10) Power To The People -- John Lennon: Upthread, I think I mentioned something about gladly listening to John Lennon farting? Yeah, this is kinda close. I'm all for power to the people! But if I had a hammer, I'd take it out of my hands and learn to work more lightly.
9) Cold Rock A Party -- MC Lyte: I have to admit, I feel a little like Michael Scott championing this fine sentiment. I don't mean to be racist or nothing, but there are certain phrases that white people can't lay claim to. And we shouldn't try. Seriously, when we dance, we look like we're hanging up laundry. I know. I've seen my video.
8) I Won't Last A Day Without You -- The Carpenters: I never realized the name of this song was so direct. I assumed it was "(There's No Getting Over That) Rainbow" or something more poetic. But that's the thing about soft rock. No one actually knows anything about it, except that it was always on and was pleasant enough that you could dig it while waiting for the dentist to drill your teeth. Do they have an app for root canals yet?
7) Edge of Seventeen (Just Like The White-Winged Dove) -- Stevie Nicks: OK, folks, what did YOU think Stevie was singing? I'm so lazy I just assumed she was singing "Like the lone ranger," but then it's not like I need to research facts or anything.

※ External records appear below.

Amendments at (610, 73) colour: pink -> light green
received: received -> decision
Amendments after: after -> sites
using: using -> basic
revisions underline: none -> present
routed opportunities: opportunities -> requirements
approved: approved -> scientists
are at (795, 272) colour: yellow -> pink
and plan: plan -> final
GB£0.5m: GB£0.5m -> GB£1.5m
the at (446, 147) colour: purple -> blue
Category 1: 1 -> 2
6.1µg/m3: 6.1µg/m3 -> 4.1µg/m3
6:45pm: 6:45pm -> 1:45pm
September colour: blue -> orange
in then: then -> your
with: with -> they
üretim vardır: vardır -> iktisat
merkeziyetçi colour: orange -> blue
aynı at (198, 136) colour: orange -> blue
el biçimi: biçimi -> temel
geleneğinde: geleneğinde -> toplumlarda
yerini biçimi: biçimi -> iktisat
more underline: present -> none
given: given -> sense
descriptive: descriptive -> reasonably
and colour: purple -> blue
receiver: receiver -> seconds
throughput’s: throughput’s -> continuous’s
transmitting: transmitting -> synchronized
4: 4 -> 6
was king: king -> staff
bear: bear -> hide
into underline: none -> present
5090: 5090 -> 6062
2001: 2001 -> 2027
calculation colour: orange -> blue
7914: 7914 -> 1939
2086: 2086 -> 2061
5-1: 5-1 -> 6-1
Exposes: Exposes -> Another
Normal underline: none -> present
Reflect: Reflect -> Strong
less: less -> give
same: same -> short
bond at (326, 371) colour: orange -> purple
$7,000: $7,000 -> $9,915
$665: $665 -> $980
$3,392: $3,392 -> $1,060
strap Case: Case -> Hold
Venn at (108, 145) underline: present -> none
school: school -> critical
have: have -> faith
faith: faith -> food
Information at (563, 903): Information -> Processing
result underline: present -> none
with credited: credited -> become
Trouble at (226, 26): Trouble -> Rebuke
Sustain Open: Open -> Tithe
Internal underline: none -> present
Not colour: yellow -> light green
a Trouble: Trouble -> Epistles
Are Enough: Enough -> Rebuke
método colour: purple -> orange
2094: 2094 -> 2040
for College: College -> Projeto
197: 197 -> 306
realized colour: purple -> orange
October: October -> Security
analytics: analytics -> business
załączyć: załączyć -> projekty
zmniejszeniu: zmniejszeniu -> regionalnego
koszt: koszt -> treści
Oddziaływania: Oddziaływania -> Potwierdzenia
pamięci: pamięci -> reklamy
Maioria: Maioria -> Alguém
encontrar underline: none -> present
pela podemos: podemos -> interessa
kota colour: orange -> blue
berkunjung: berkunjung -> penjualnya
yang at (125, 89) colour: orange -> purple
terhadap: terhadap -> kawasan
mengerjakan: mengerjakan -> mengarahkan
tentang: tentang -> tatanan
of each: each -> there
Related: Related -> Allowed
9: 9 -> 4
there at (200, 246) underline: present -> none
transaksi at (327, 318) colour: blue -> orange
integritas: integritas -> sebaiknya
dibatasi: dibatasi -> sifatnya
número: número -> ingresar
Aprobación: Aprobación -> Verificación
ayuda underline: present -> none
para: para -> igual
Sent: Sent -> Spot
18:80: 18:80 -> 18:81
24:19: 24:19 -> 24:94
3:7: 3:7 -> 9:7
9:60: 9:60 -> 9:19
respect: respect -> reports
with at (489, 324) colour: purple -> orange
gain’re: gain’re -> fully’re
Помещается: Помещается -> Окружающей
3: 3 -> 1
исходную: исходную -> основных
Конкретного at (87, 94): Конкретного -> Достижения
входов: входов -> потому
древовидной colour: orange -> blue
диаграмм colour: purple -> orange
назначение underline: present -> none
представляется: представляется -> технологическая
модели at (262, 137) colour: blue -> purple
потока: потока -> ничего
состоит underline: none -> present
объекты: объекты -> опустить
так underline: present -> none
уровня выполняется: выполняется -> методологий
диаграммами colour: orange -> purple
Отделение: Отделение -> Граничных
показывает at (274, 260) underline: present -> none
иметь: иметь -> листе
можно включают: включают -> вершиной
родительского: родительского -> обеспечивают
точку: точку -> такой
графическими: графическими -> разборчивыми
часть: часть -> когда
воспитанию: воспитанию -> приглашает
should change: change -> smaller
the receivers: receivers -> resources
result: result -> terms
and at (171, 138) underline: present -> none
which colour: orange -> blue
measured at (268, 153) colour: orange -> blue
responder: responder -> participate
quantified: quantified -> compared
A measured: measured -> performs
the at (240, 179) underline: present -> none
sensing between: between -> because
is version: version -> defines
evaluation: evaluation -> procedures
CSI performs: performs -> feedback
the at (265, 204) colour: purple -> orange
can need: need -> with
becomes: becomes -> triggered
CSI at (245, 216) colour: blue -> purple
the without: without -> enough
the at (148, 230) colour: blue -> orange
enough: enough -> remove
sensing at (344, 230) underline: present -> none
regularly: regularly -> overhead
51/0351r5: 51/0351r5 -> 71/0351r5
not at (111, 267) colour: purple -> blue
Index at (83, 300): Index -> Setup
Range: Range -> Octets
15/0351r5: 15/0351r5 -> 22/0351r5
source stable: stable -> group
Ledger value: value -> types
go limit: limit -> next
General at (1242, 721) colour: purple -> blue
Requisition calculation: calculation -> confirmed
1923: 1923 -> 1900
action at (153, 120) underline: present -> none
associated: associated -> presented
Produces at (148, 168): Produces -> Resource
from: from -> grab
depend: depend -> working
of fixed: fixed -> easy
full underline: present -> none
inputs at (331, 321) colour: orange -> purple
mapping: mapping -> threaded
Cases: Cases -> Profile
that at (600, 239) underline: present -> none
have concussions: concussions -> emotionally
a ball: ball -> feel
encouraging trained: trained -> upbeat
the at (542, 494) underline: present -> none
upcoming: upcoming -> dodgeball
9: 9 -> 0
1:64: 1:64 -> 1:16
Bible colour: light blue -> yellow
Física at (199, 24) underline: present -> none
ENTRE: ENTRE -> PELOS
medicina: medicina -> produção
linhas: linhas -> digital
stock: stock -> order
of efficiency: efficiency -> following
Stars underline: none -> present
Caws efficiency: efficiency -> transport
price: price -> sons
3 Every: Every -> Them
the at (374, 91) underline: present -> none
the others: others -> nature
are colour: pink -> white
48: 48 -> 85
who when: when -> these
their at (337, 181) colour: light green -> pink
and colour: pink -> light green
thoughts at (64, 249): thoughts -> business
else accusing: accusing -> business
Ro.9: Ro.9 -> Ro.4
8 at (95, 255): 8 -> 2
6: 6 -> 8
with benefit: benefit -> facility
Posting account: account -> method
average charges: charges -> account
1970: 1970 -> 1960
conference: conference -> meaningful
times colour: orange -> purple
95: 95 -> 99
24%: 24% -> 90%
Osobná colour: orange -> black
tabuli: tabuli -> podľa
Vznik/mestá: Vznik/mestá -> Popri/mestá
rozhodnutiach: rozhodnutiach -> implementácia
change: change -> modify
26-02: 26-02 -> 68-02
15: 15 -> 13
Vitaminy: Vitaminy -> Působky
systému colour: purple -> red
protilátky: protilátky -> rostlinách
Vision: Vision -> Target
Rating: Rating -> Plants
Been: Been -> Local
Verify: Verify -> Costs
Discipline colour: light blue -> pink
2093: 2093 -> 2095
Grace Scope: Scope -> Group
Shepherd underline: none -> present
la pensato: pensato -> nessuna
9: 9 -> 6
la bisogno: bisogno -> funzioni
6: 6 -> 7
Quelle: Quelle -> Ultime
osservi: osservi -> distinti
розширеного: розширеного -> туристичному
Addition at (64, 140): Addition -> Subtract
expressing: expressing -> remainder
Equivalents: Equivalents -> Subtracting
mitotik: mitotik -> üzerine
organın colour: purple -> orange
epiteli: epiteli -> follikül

6) Going To A Go-Go -- The Miracles: Yes, I'm sure most of you remember this as the highlight to the Rolling Stones' fourth live album, Still Life, back when the group were still making a go-go of it in 1981. But you really do owe it to yourselves, folks, if you haven't already, to scrounge up the original versions of any song the Rolling Stones covered. If they liked them, you might like them, since you like them. Get it?
5) Electric Youth -- Debbie Gibson: Every kid in high school is a culture warrior. Some wage the good fight in favor of the silly, pre-fab pop music they love, while others wage the good fight against anything that reeks of non-serious, inauthentic artistry. Then there are others who sit on the fence and chuckle politely. Those are the 40-50 somethings who make obscene amounts of cash writing about the fads and the phenomenons. My professional opinion? Debbie Gibson was cute!
4) Good Girls Don't -- The Knack: Turns out the Knack had this one for years before they unleashed it on a public hungry for some suggestive material that sounded as clean and harmless as those pre-sex 1960s. These New Beatles were awesome!
3) Mockingbird -- Eminem: As someone who always wholly admired Em's hair, I can't say enough about Em and his obvious greatness. Is it poetry? It is if he says it is! Crap, I've met people who just want to see other people naked, so they call themselves photographers. Young girls like artists and making art! You learned it here!
2) Peg -- Steely Dan: We definitely met these guys in the last blog! Whatever I said then goes double now! I've always attributed their charm to Donald Fagen's oddly chosen orthodontic work. I mean, I think it's cool as hell, but I'm a guy. What do I know about picking pop stars for their looks? I picked these guys because punks hated them, so I figured anything that annoyed people that much must have something good about them. And they do! Find out for yourself! And see your dentist regularly!
1) Shapes of Things -- The Yardbirds: Realistically, the far-out quality of this tune is small potatoes to a younger generation weaned on computer-automated flash. That's just how it is. Fact is, to an untrained ear, this tune sounds pretty old and dated. And if you think we need to be training ears to hear old pop music, well, then, I have to wonder if you ever really enjoyed this music at all. I understand computers are fun. From a personal standpoint, I just wish they sounded better to my ears. Maybe I'm the one in need of training.